Şunu da söylemek lazım; öğrencilere çok fazla masal dünyası gibi anlattılar, yani yurtları 5 yıldızlı otel gibi anlattılar, zaman zaman bunlarla çok karşılaştık. Aslında gerçekleri abartmadan anlatıp gönderseler daha da iyi olacaktı eskiden beri, şimdi yine aynı şeyi söylüyorum.
Hiç unutmuyorum bir kaç talebe dönmeye karar vermiş, Tijin geldi bir gün Ali Çurey’in kızı, “Leyla abla bir kaç talebe geri dönüyormuş, gidelim mi yurda?” dedi. Akşam saatinde, yağmur yağıyor, bende kafeden birşeyler vardı, poğaça falan aldık gittik. “Niye, ne oluyor?” dedim. Oturduk, 1-2 saat konuştuk yurtta. Bilmiyorum ne kadar doğruydu yemin ettiler; “eğer daha önce sizinle konuşsaydık, gitmeye karar vermezdik” dediler. Belki 1-2 tanesini kalmaya razı ettik ama dönenler de oldu. Bir gruptu o zaman. Orada da bir yanılgı oldu, bir hata yapıldı tabii bu isteyerek yapılmadı. Talebeler buraya gelsin diye bir takım şeyleri çok abartıyorlar. Değil, buranın gerçekleri de var -ki ben 15-20 sene öncesinden bahsediyorum- o zaman bazı gerçekler vardı. Her istediğinizi orada bulamazsınız ama şu şu çok güzel şu iyi şu eksik falan denebilirdi. Orada da biraz hata oldu. Öyle söylenmedi, o çocuk da burada hayal kırıklığı yaşayıp döndüğü zaman öyle bir propaganda yaptı istemeden.

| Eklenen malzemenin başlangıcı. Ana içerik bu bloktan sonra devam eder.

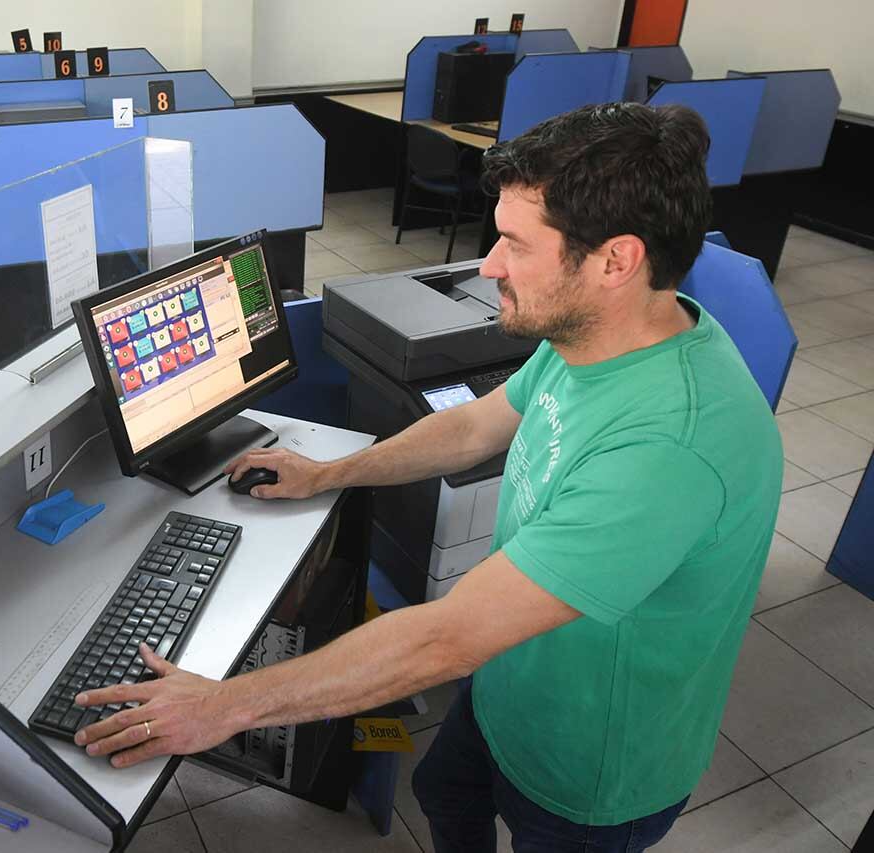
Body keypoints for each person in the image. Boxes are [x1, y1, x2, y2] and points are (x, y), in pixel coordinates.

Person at [71, 103, 784, 852]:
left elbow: (445, 637)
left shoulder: (670, 446)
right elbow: (475, 426)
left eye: (514, 244)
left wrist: (222, 707)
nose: (489, 266)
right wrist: (330, 473)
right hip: (511, 686)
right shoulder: (596, 335)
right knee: (445, 791)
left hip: (589, 768)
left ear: (616, 260)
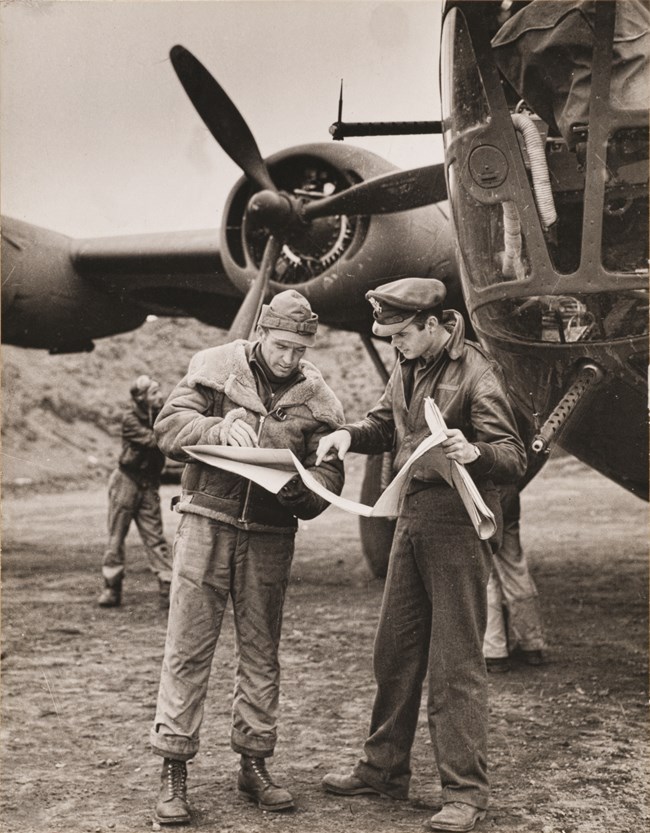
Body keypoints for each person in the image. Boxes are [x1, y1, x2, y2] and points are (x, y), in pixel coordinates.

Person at [315, 277, 526, 833]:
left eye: (402, 334)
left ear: (434, 325)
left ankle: (465, 794)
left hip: (458, 525)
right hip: (411, 517)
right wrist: (349, 437)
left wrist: (474, 450)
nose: (394, 345)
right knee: (395, 651)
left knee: (454, 663)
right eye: (388, 337)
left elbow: (512, 456)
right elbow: (387, 422)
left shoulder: (478, 372)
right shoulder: (409, 363)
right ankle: (383, 770)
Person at [149, 289, 345, 825]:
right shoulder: (214, 370)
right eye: (281, 346)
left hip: (269, 535)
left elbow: (329, 473)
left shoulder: (317, 397)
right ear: (261, 334)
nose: (289, 359)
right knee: (188, 649)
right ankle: (173, 768)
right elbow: (167, 428)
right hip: (205, 525)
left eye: (299, 350)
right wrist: (214, 428)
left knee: (261, 653)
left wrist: (300, 490)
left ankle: (254, 763)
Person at [98, 375, 172, 610]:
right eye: (153, 393)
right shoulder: (130, 418)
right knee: (116, 537)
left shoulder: (162, 414)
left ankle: (167, 587)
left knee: (155, 537)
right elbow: (154, 441)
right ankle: (111, 587)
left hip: (149, 484)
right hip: (126, 481)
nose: (159, 396)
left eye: (159, 391)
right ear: (141, 398)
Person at [483, 485, 545, 672]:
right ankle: (532, 644)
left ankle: (494, 651)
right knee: (515, 568)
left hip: (481, 495)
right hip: (508, 492)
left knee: (486, 574)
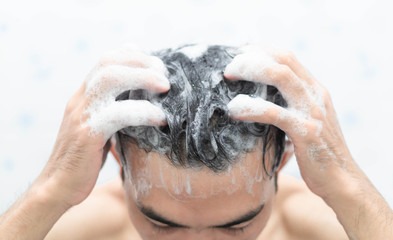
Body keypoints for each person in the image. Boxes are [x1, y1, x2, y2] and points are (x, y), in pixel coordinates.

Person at [0, 44, 392, 240]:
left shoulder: (312, 227)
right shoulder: (92, 229)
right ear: (117, 157)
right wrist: (49, 191)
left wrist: (348, 188)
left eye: (236, 227)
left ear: (284, 157)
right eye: (161, 225)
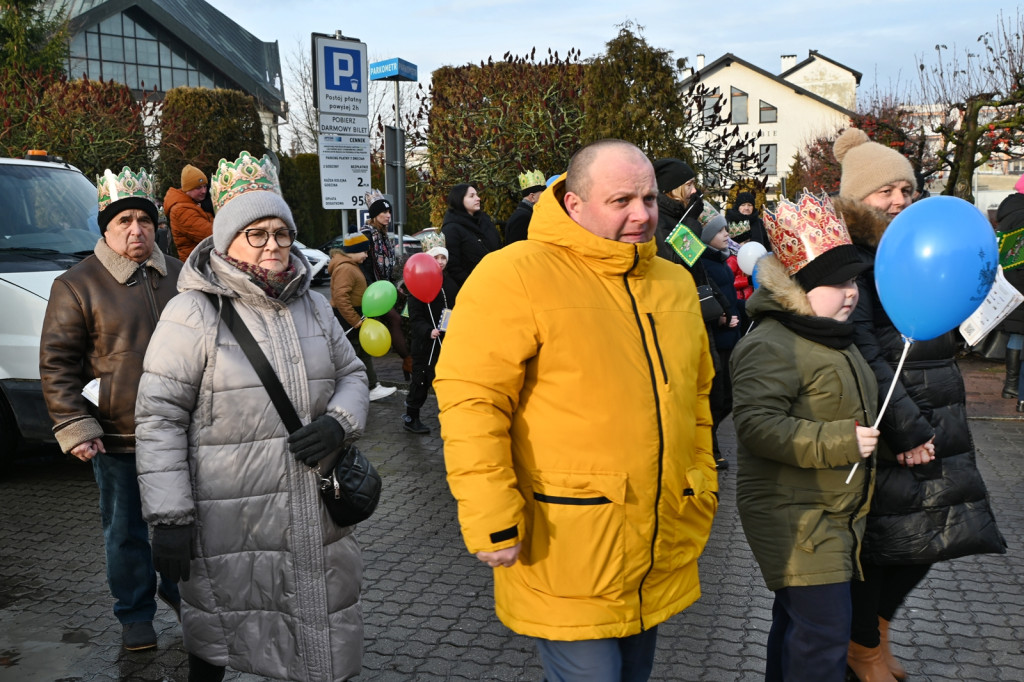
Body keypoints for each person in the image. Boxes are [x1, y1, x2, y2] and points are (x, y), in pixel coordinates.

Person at [434, 139, 718, 682]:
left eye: (650, 198)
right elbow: (472, 402)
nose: (642, 214)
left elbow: (698, 396)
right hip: (566, 546)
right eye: (621, 201)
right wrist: (491, 515)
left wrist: (701, 479)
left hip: (658, 543)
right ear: (574, 204)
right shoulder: (512, 275)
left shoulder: (674, 282)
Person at [134, 151, 369, 682]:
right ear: (226, 241)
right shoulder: (191, 312)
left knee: (323, 632)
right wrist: (169, 518)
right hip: (227, 518)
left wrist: (339, 423)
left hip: (314, 511)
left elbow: (354, 375)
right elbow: (159, 419)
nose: (272, 247)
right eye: (255, 234)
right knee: (219, 637)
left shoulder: (311, 304)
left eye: (280, 233)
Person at [834, 127, 1007, 681]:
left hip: (940, 413)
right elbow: (863, 351)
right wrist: (905, 430)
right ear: (857, 197)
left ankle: (875, 637)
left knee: (931, 536)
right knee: (887, 543)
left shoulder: (910, 246)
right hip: (896, 420)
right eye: (885, 191)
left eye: (906, 190)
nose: (899, 202)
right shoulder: (849, 260)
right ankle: (862, 648)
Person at [732, 191, 880, 682]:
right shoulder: (774, 344)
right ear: (799, 288)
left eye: (854, 280)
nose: (851, 292)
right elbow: (757, 427)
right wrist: (843, 440)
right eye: (837, 283)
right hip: (794, 517)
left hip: (829, 511)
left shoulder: (832, 336)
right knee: (823, 637)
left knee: (798, 629)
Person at [39, 166, 184, 652]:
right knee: (124, 533)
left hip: (181, 432)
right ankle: (135, 614)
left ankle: (185, 596)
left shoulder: (180, 276)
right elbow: (57, 362)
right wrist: (76, 426)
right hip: (117, 434)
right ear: (106, 228)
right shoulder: (77, 285)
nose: (136, 230)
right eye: (124, 221)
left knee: (184, 523)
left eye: (143, 220)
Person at [328, 230, 397, 402]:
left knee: (361, 353)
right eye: (364, 251)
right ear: (353, 251)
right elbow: (340, 298)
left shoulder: (349, 266)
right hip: (348, 319)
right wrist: (355, 320)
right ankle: (364, 388)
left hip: (354, 316)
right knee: (352, 354)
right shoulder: (345, 268)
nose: (366, 255)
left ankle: (370, 386)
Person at [697, 208, 741, 470]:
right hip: (718, 336)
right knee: (717, 396)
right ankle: (709, 447)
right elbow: (703, 300)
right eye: (721, 231)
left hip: (731, 337)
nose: (727, 234)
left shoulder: (722, 259)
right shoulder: (704, 263)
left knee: (729, 397)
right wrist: (720, 319)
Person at [403, 243, 459, 434]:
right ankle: (411, 416)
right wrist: (428, 331)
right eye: (436, 258)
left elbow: (454, 306)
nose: (441, 262)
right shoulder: (418, 282)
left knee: (448, 379)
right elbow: (415, 317)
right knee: (421, 380)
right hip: (425, 344)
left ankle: (451, 415)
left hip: (447, 340)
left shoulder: (449, 282)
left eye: (444, 258)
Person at [362, 193, 413, 377]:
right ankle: (408, 361)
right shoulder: (366, 235)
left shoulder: (385, 237)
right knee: (395, 319)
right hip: (371, 292)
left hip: (385, 289)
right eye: (384, 211)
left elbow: (391, 265)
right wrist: (371, 287)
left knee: (404, 316)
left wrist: (397, 285)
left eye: (389, 211)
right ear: (375, 215)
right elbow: (361, 263)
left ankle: (408, 362)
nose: (388, 215)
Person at [995, 173, 1024, 409]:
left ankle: (1010, 384)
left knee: (1017, 332)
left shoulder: (1008, 212)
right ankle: (1014, 385)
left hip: (1010, 278)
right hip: (1022, 278)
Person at [440, 183, 501, 286]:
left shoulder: (485, 220)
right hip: (474, 288)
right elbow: (453, 267)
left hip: (498, 281)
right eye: (472, 196)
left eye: (477, 195)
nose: (478, 198)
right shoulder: (451, 229)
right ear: (459, 200)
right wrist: (475, 283)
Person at [163, 163, 213, 261]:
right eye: (198, 188)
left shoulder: (192, 204)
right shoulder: (181, 210)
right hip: (196, 265)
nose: (204, 191)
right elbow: (210, 235)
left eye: (205, 186)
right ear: (187, 189)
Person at [504, 169, 546, 245]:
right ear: (532, 197)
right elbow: (518, 248)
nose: (546, 198)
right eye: (543, 195)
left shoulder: (524, 214)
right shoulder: (522, 218)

-Tam burada aslında şunu sormak istiyorum: Dönmeyi biz daha çok anavatanımıza dönmenin duygusallığı üzerinden kurguluyoruz ama bir de az önce söylediğiniz gibi hayatın gerçekleri var. Bu anlamıyla, sizce Anavatanın gerçekleri anlatılabiliyor mu?

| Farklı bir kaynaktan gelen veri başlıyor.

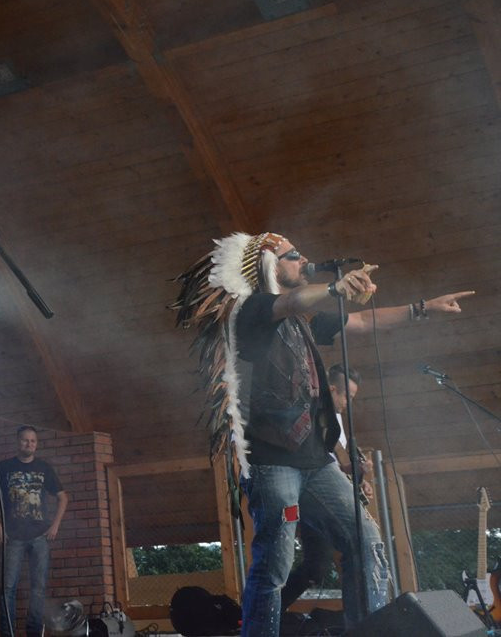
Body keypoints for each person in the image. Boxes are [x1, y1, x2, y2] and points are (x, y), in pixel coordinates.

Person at [173, 232, 473, 636]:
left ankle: (371, 630)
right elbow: (292, 300)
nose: (304, 259)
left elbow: (363, 320)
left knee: (365, 539)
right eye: (292, 255)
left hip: (315, 460)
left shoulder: (302, 319)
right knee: (275, 564)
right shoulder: (251, 309)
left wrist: (423, 309)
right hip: (272, 460)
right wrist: (334, 287)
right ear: (267, 264)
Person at [279, 364, 363, 613]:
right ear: (332, 389)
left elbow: (337, 465)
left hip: (331, 496)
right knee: (325, 562)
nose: (349, 402)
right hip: (314, 498)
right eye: (347, 396)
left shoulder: (337, 420)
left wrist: (359, 479)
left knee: (325, 564)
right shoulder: (314, 412)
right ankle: (266, 615)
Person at [0, 426, 69, 637]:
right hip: (12, 536)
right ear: (18, 442)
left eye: (33, 441)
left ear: (36, 443)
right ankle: (8, 634)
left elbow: (63, 497)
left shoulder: (44, 467)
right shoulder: (4, 467)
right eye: (25, 440)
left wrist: (55, 525)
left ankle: (34, 634)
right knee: (8, 589)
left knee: (38, 588)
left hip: (40, 536)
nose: (29, 444)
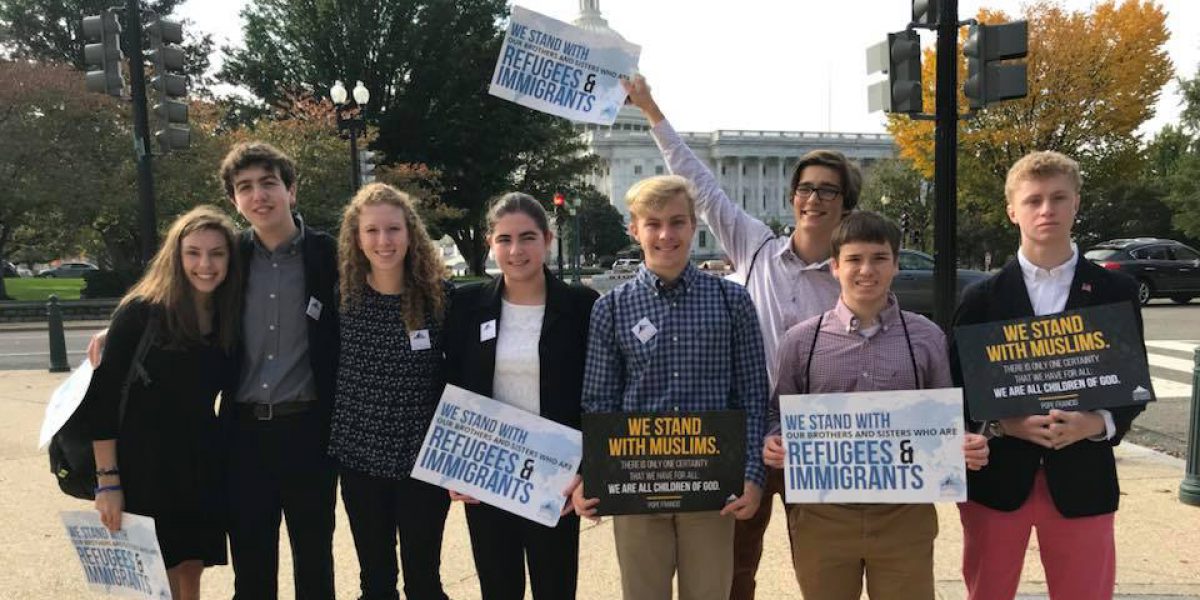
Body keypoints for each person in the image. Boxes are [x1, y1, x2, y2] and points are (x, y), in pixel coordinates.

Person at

-İyi anlatılamıyor diye düşünüyorum, o yüzden buraya gelenlerin dünya görüşleri -yine hepsi için söylemiyorum- biraz farklı olabilirdi. Yani daha bilinçli, dünya görüşleri farklı olanlar anlatmaya çalışıyor. O gerçeklerin, iyinin de kötünün de çok doğru anlatılabildiğini ben hala düşünmüyorum ama anlatılabilir tabii ki.

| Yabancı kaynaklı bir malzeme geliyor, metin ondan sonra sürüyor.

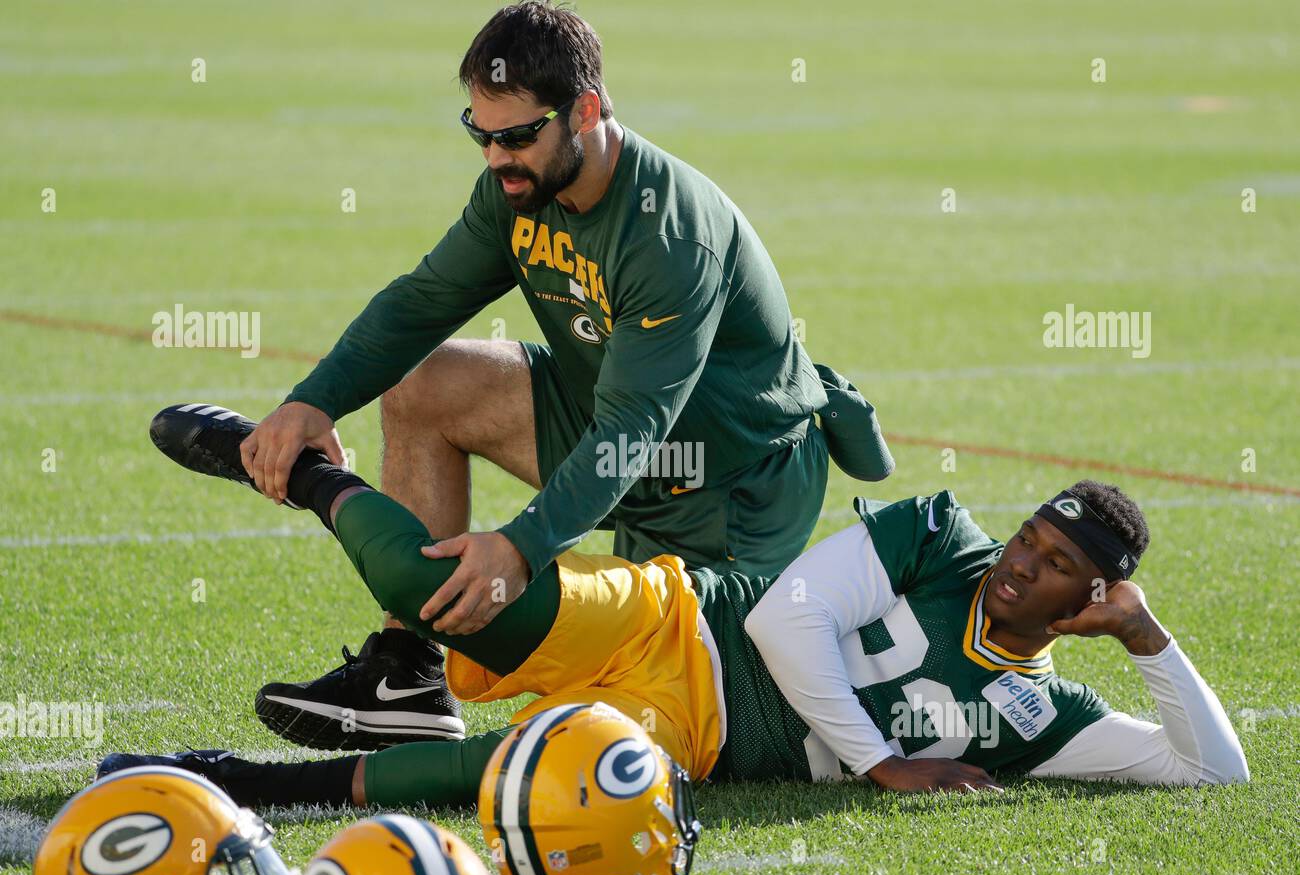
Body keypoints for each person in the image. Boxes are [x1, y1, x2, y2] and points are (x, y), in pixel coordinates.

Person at [233, 1, 892, 751]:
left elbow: (632, 430)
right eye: (479, 134)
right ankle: (408, 676)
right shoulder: (516, 189)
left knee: (678, 727)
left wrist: (522, 545)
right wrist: (311, 400)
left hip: (730, 488)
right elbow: (424, 300)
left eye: (516, 136)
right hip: (611, 423)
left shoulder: (669, 234)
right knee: (424, 386)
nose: (496, 158)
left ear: (584, 109)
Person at [107, 402, 1248, 804]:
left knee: (508, 777)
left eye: (1050, 566)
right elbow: (780, 620)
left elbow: (1214, 775)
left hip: (694, 740)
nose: (1015, 564)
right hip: (673, 617)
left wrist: (1147, 639)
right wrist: (880, 762)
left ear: (1090, 596)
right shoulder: (942, 535)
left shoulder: (1039, 723)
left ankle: (232, 778)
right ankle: (306, 469)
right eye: (1027, 538)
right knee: (441, 590)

-Son olarak eklemek istediğiniz bir şey var mı?
Şu anda çok açık söyleyeyim; ailemden birkaç kişi bu yazın gittiğimde “buraya dönebilirsin değil mi?” diye sordular sanki buradaki miladımızı doldurmuşuz gibi; bazı zorunluluklar da var biliyorsunuz, hastalık ya da benzeri bir takım şeyler gibi… Ama düşünüyorum da asla yapamam gibi geliyor bana, hani belki gider gelirim, belki 15 gün, 1 ay, bir kaç ay kalır gelirim ama buradan kopamam. Bazen şöyle söylüyorlardı“Ankara, İstanbul’a alışmak hastalık gibi bir şey”, öyleyse bana da burası hastalık gibi bir şey, ben buradan kopamam gibi geliyor bana… Yani burası gerçekten çok güzel, bir de işte o bizim ruhumuz yani Çerkesliğin verdiği o ruhu taşıyorsanız o da başka bir etken. Çok seviyorum burayı, gerçekten seviyorum.